Ayman El Ghobashy

Personal information
- Date of birth: 7 February 1996 (age 30)
- Place of birth: Egypt
- Position: Forward

Team information
- Current team: Lincoln Red Imps
- Number: 99

Youth career
- 0000–2009: Gomhoriat Shebin
- 2009–0000: Nogoom

Senior career*
- Years: Team / Apps / (Gls)
- 0000–2021: Nogoom
- 2017–2018: → Gibraltar United (loan) / 22 / (11)
- 2019–2020: → Al Ittihad (Alexandria) (loan) / 11 / (0)
- 2022: Eastern Company / 3 / (0)
- 2022–2023: Al Nasr
- 2023–2024: Fursan Hispania
- 2024–2025: Manchester 62 / 2 / (2)
- 2025–: Lincoln Red Imps / 15 / (6)

= Ayman El Ghobashy =

Egyptian footballer (born 1996)

Ayman El Ghobashy (أيمن الغباشي; born 7 February 1996) is an Egyptian footballer who plays as a forward for Lincoln Red Imps.

==Career==
El Ghobashy began his career in the youth ranks of Gomhoriat Shebin before joining Nogoom at the age of 13. While playing for Nogoom's youth teams, he was discovered by former Spain international Michel Salgado and attracted interest from Al Ahly, for whom he trained before Nogoom rejected a transfer. He later began his professional career with Nogoom in the Egyptian second tier. In 2016, El Ghobashy won the football reality television show The Victorious and subsequently trained with Portuguese top flight side Benfica. In 2017, El Ghobashy was sent on loan to Gibraltarian club Gibraltar United, where he was paid with cryptocurrency.

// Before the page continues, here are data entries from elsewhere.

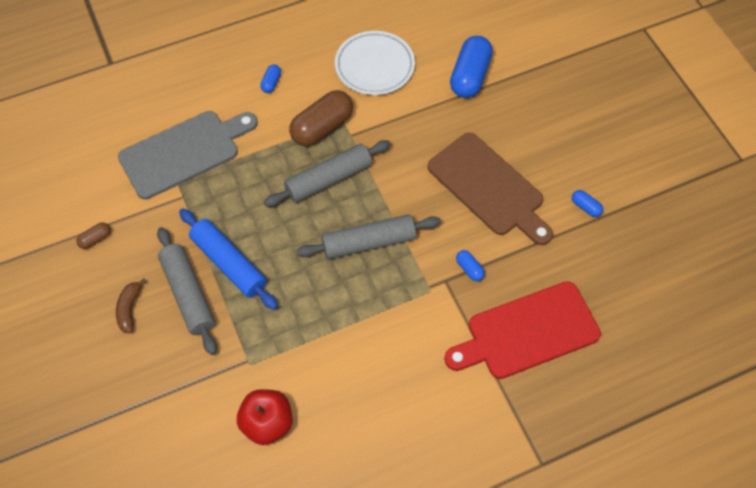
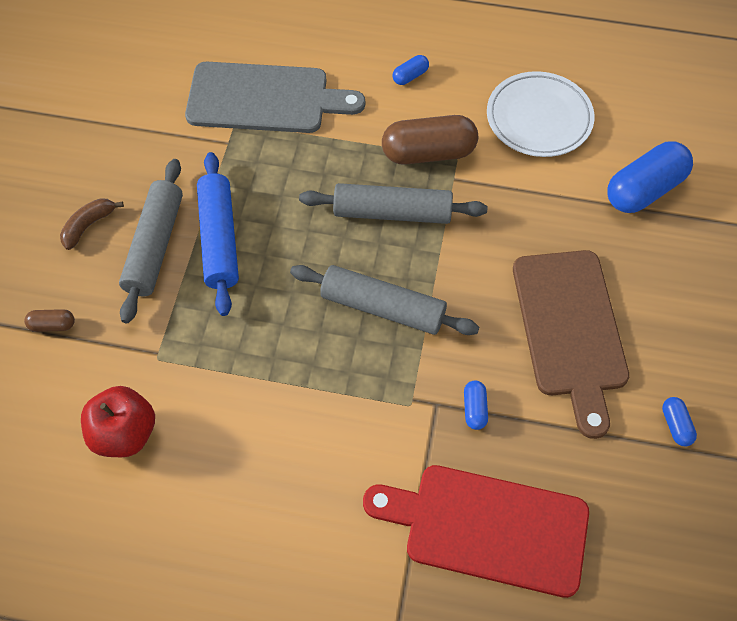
camera: 35 degrees right, 0 degrees up
brown capsule [76,222,111,249] -> brown capsule moved to [24,309,75,332]

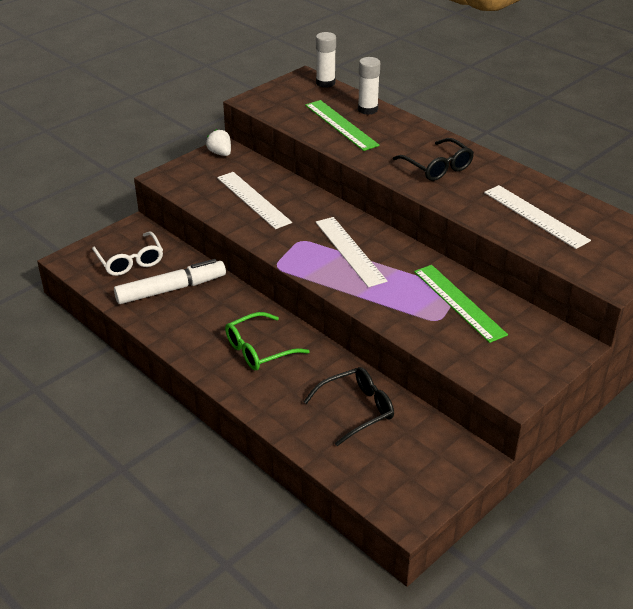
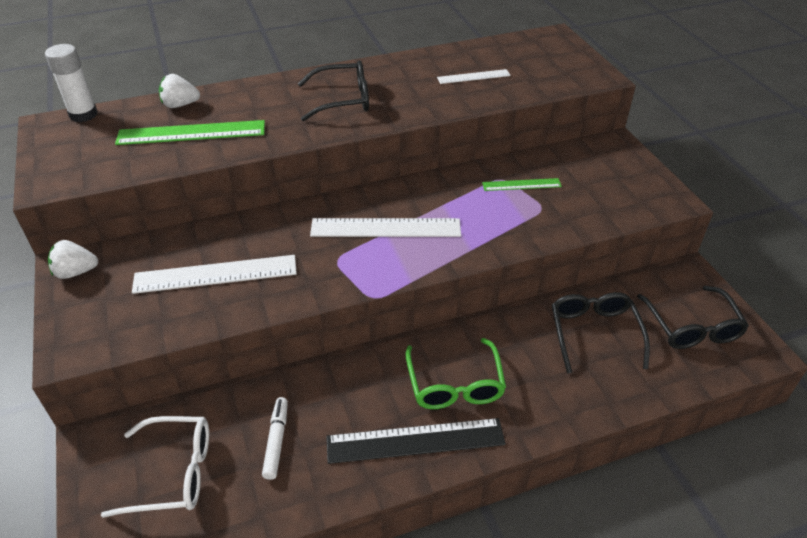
camera: 65 degrees left, 5 degrees up
white marker [114,259,226,304] -> white marker [262,397,288,480], size x0.52
white glue stick [358,57,380,115] -> white strawberry [159,74,200,108]
green ruler [414,265,508,343] -> green ruler [482,178,562,191], size x0.56
white ruler [484,185,591,249] -> white ruler [437,69,511,84], size x0.56
none -> black ruler [326,418,506,464]
none -> black glasses [637,286,749,349]

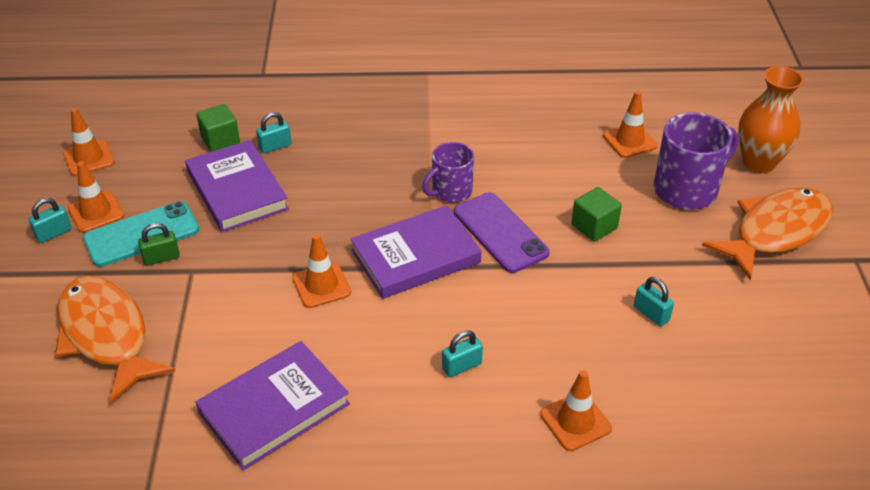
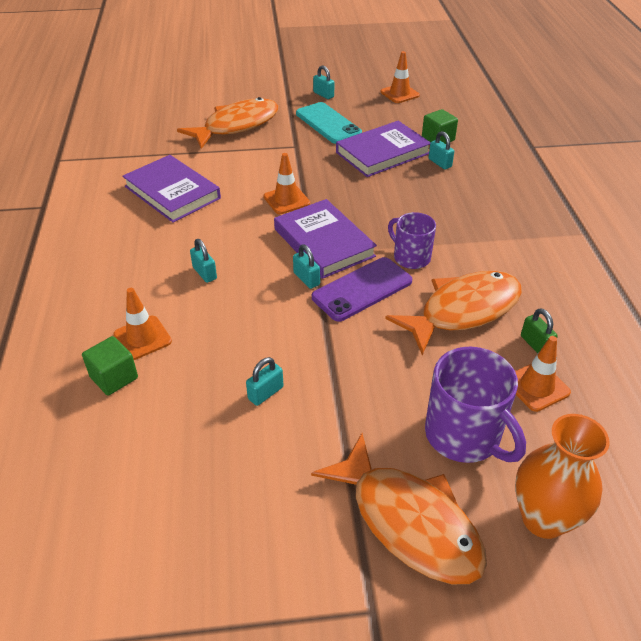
camera: 85 degrees right, 0 degrees up
orange traffic cone [68,161,124,233] -> none
green padlock [138,223,180,266] -> green padlock moved to [521,308,558,353]
green cube [571,187,622,242] -> green cube moved to [82,336,138,396]
none -> turquoise padlock [293,244,320,289]
none -> orange fish [385,271,522,355]

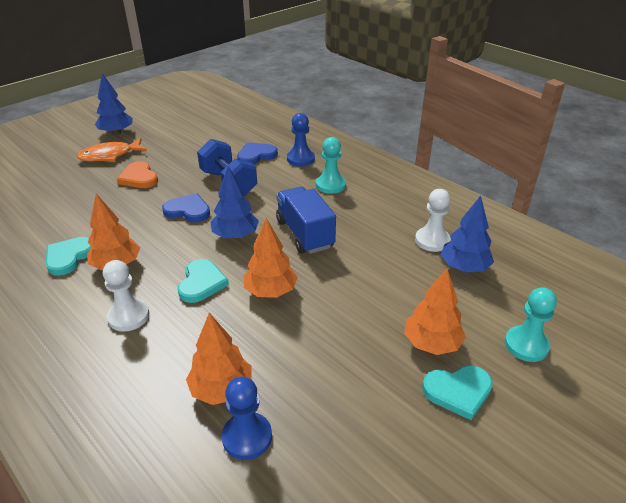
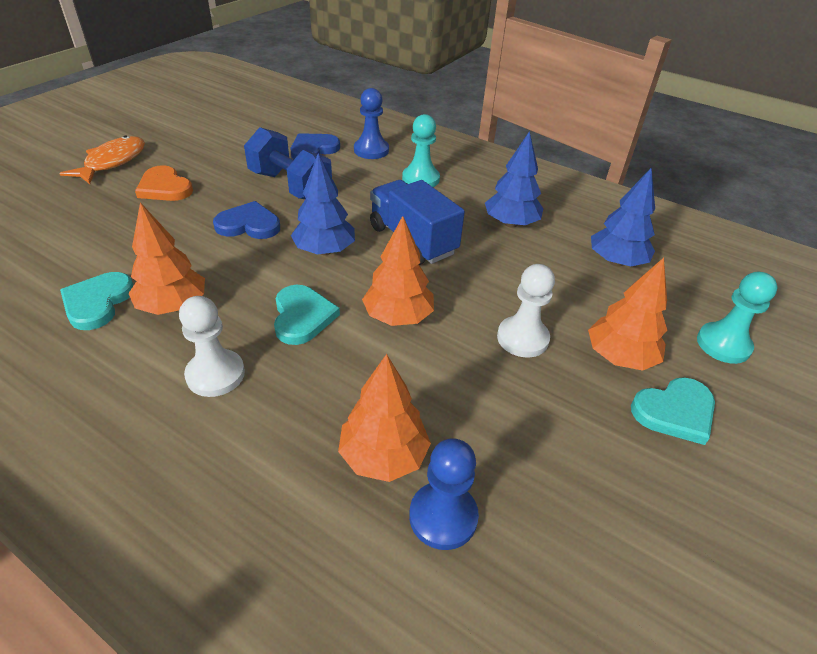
camera: 15 degrees left, 5 degrees up
orange fish [77,138,147,162] -> orange fish turned 150 degrees clockwise [59,135,145,184]
blue tree [95,73,133,135] -> blue tree moved to [485,131,543,228]
white pawn [415,189,450,252] -> white pawn moved to [497,264,555,358]

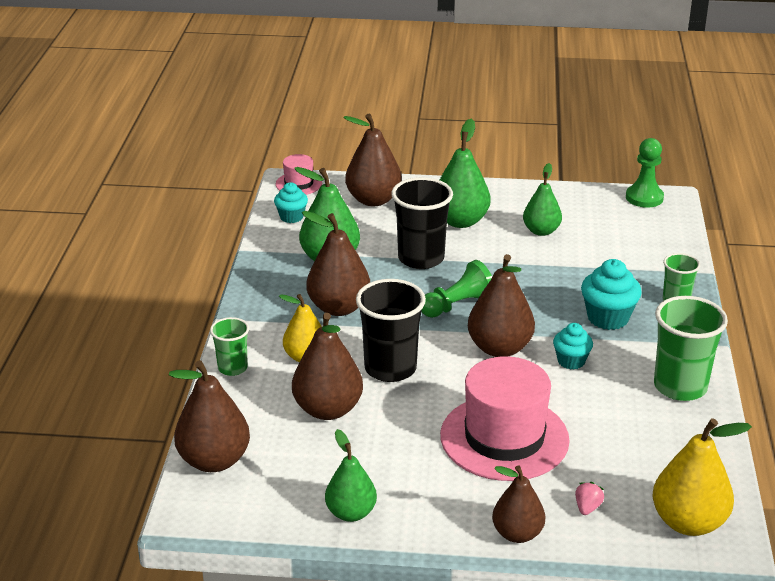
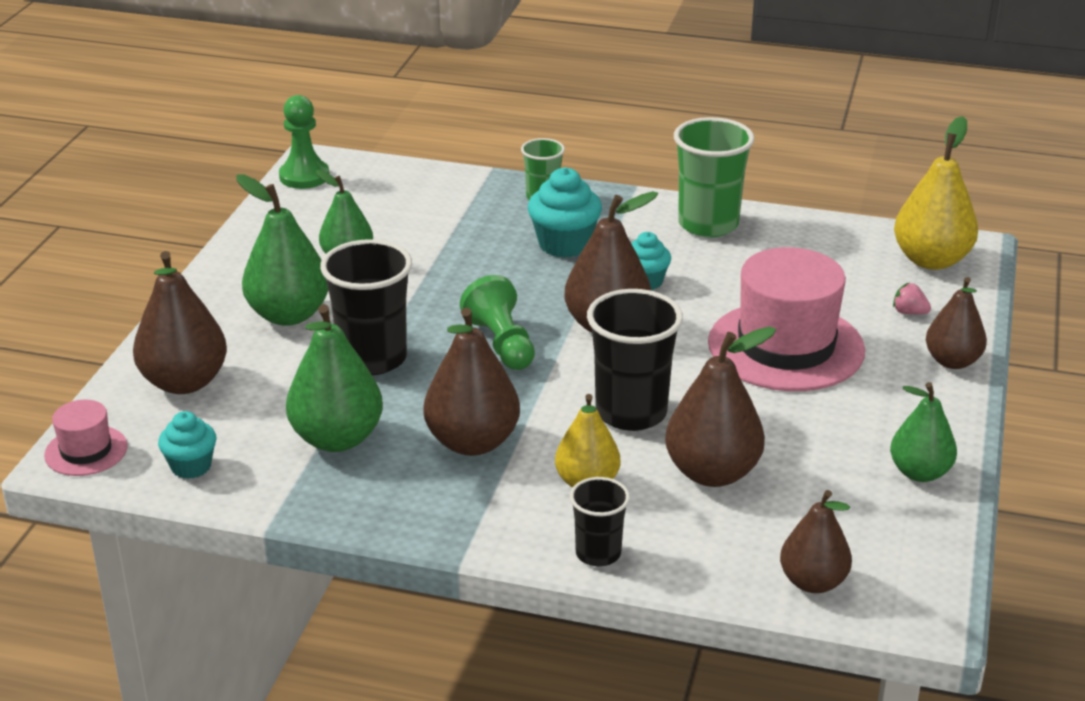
camera: 80 degrees left, 0 degrees up
brown pear [169,360,250,472] -> brown pear [780,490,852,593], size x0.66
green cup [210,317,249,376] -> black cup [570,477,630,566]

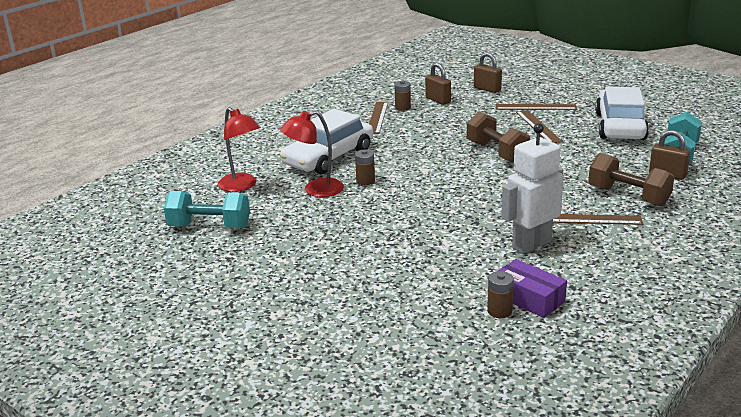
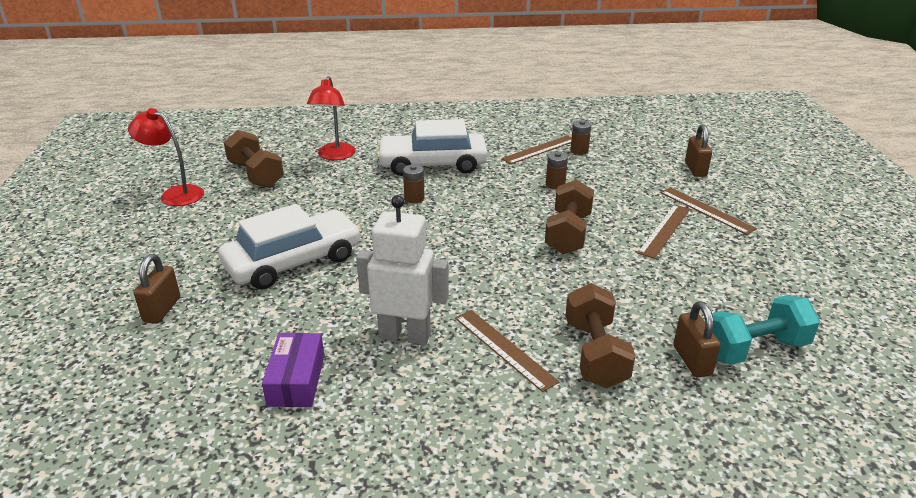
camera: 45 degrees right, 5 degrees up
turquoise dumbbell [164,191,250,228] -> brown dumbbell [224,130,284,188]
red lamp [280,111,344,197] -> red lamp moved to [128,108,204,206]
brown padlock [425,63,451,105] -> brown padlock moved to [134,254,180,324]
brown battery [487,271,514,318] -> brown battery moved to [546,152,568,189]
white car [595,87,649,140] -> white car moved to [218,204,361,289]

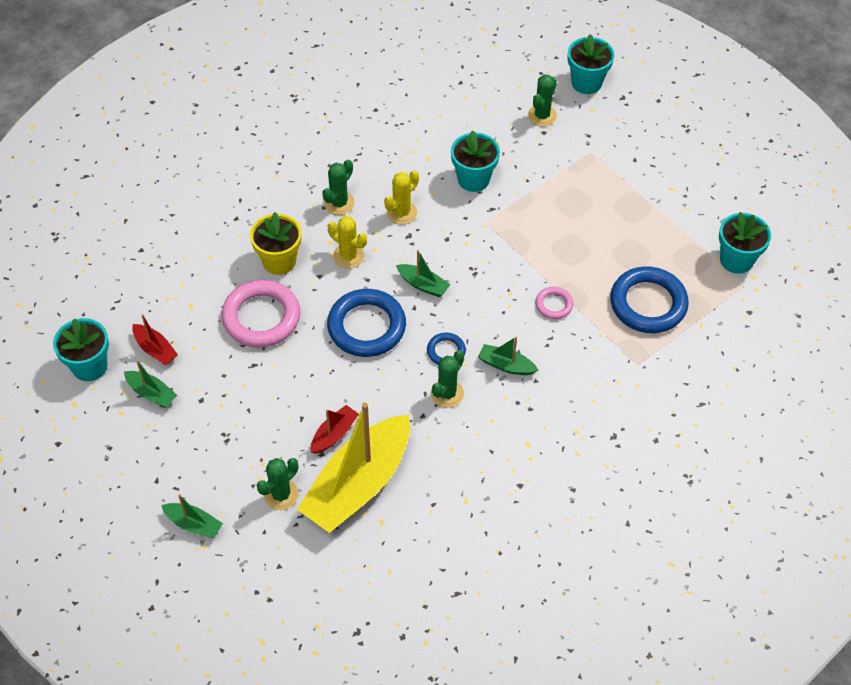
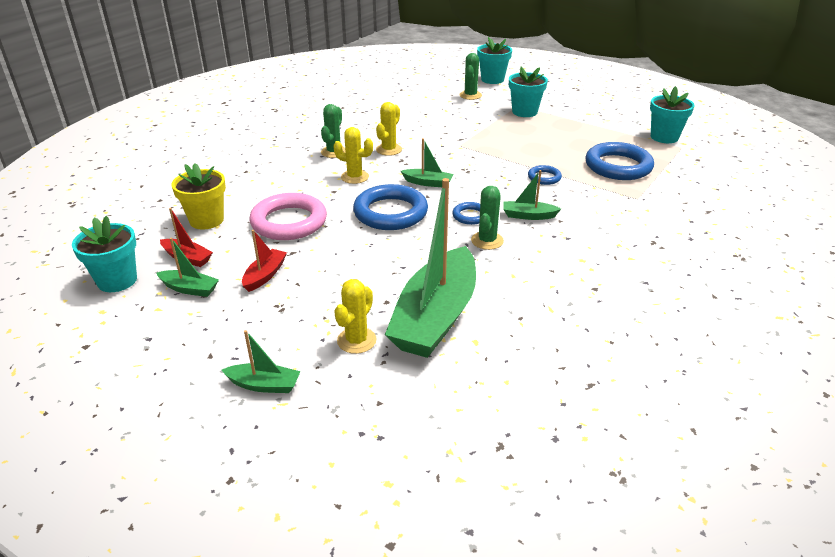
camera: 15 degrees left, 20 degrees down
yellow flower pot [250,212,301,275] -> yellow flower pot moved to [172,163,226,230]
green cactus [257,458,299,510] -> yellow cactus [334,279,377,354]
yellow boat [297,402,410,533] -> green boat [385,178,476,358]
red boat [311,405,359,454] -> red boat moved to [242,230,287,292]
turquoise flower pot [451,130,500,192] -> turquoise flower pot moved to [509,66,548,117]
pink ring [535,287,573,319] -> blue ring [528,165,562,185]

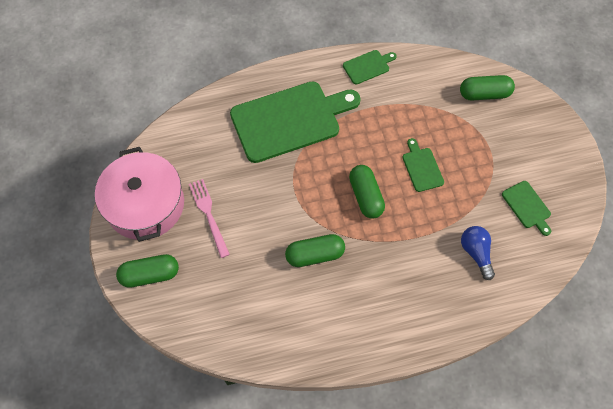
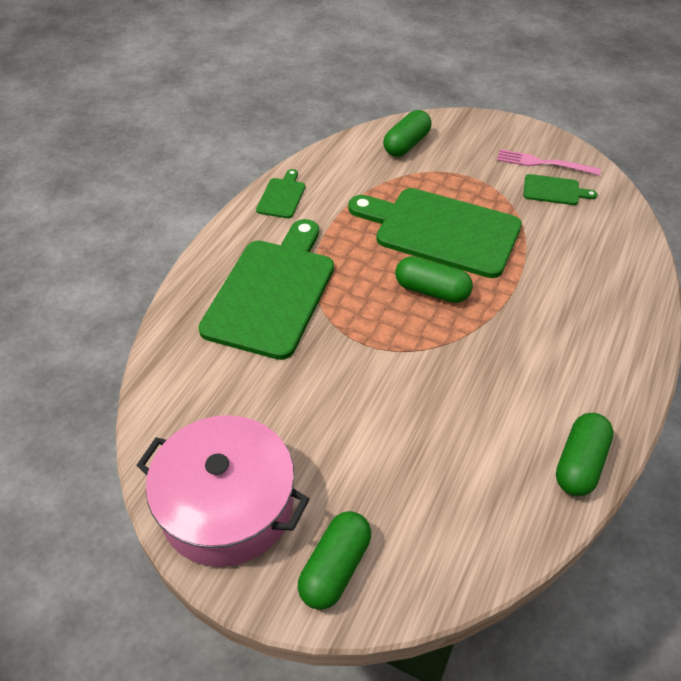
camera: 50 degrees left, 15 degrees down
pink fork [189,179,230,258] -> pink fork moved to [497,149,601,176]
green capsule [285,234,345,267] -> green capsule moved to [556,413,614,496]
green cutting board [402,138,444,192] -> green cutting board [348,188,522,278], size x2.28
blue light bulb [461,226,495,280] -> none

In 2019, El Ghobashy was sent on loan to Al Ittihad (Alexandria) in Egypt, where he made 11 appearances and scored no goals. On 23 September 2019, he debuted for the club during a 0–1 loss to Zamalek.

In 2022, El Ghobashy joined Egyptian Premier League side Eastern Company, where he made 3 appearances. Later that year, he moved to Al Nasr in Egypt before joining Emirati club Fursan Hispania in 2023.

In 2024, El Ghobashy moved to Gibraltarian club Manchester 62, where he made 2 appearances and scored 2 goals. He joined Lincoln Red Imps in 2025 and helped the club win the Gibraltar Football League during the 2025–26 season. He also appeared in the UEFA Conference League for Lincoln that season.